# Data supplied
────

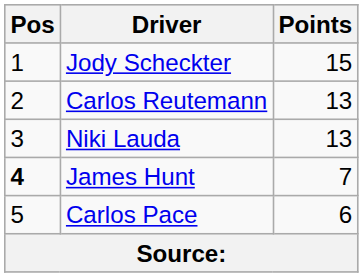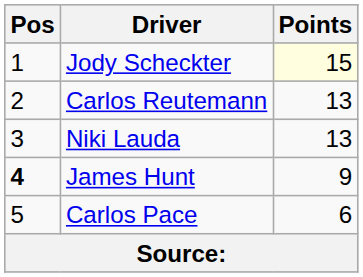Jody Scheckter | Points: no background -> lightyellow background
James Hunt | Points: 7 -> 9
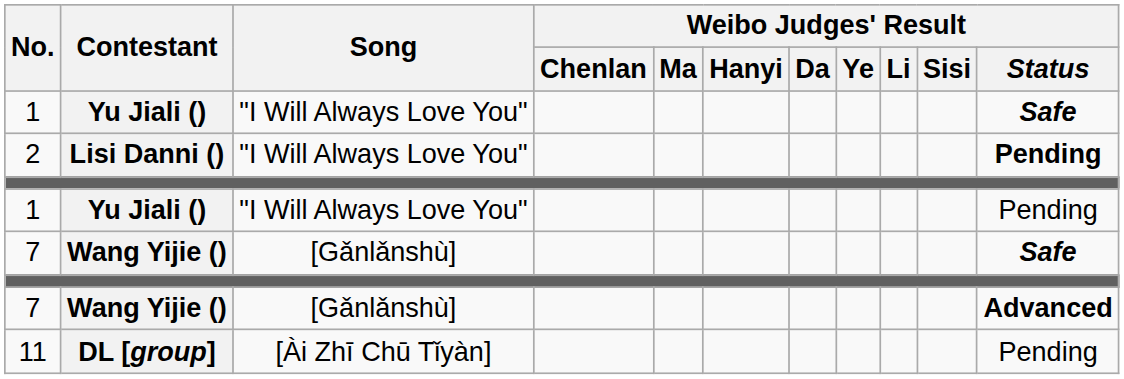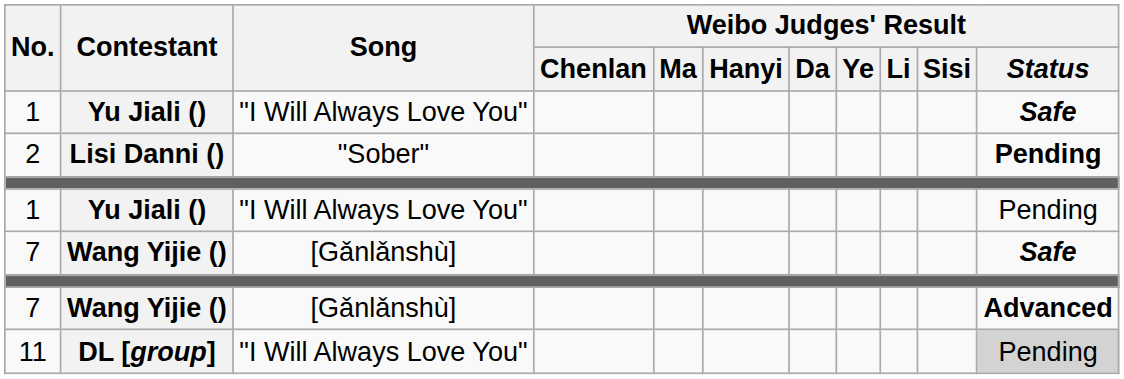2 | Song: "I Will Always Love You" -> "Sober"
11 | Song: [Ài Zhī Chū Tǐyàn] -> "I Will Always Love You"
11 | Weibo Judges' Result / Status: no background -> lightgrey background
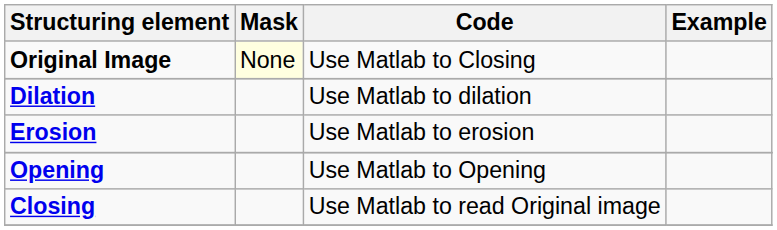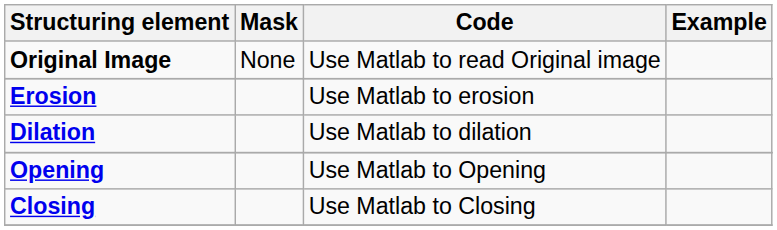Original Image | Mask: lightyellow background -> no background
Original Image | Code: Use Matlab to Closing -> Use Matlab to read Original image
rows swapped: Dilation <-> Erosion
Closing | Code: Use Matlab to read Original image -> Use Matlab to Closing
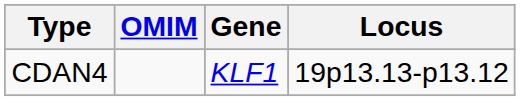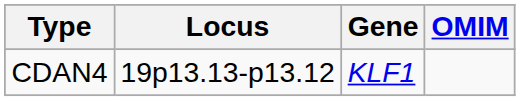columns swapped: OMIM <-> Locus
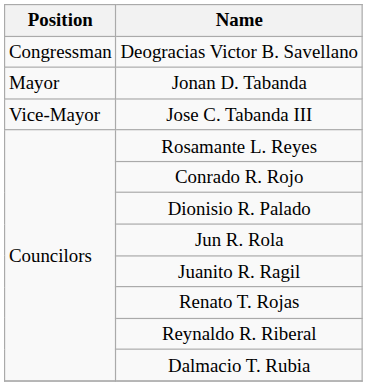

────

# Aim of the exercise
Rewrite all of the lines above as a numbered list, leaving out the pictures and any line that ends up blank.

# Solution for this task
1. Jody Scheckter | Points: no background -> lightyellow background
2. James Hunt | Points: 7 -> 9
3. 2 | Song: "I Will Always Love You" -> "Sober"
4. 11 | Song: [Ài Zhī Chū Tǐyàn] -> "I Will Always Love You"
5. 11 | Weibo Judges' Result / Status: no background -> lightgrey background
6. Original Image | Mask: lightyellow background -> no background
7. Original Image | Code: Use Matlab to Closing -> Use Matlab to read Original image
8. rows swapped: Dilation <-> Erosion
9. Closing | Code: Use Matlab to read Original image -> Use Matlab to Closing
10. columns swapped: OMIM <-> Locus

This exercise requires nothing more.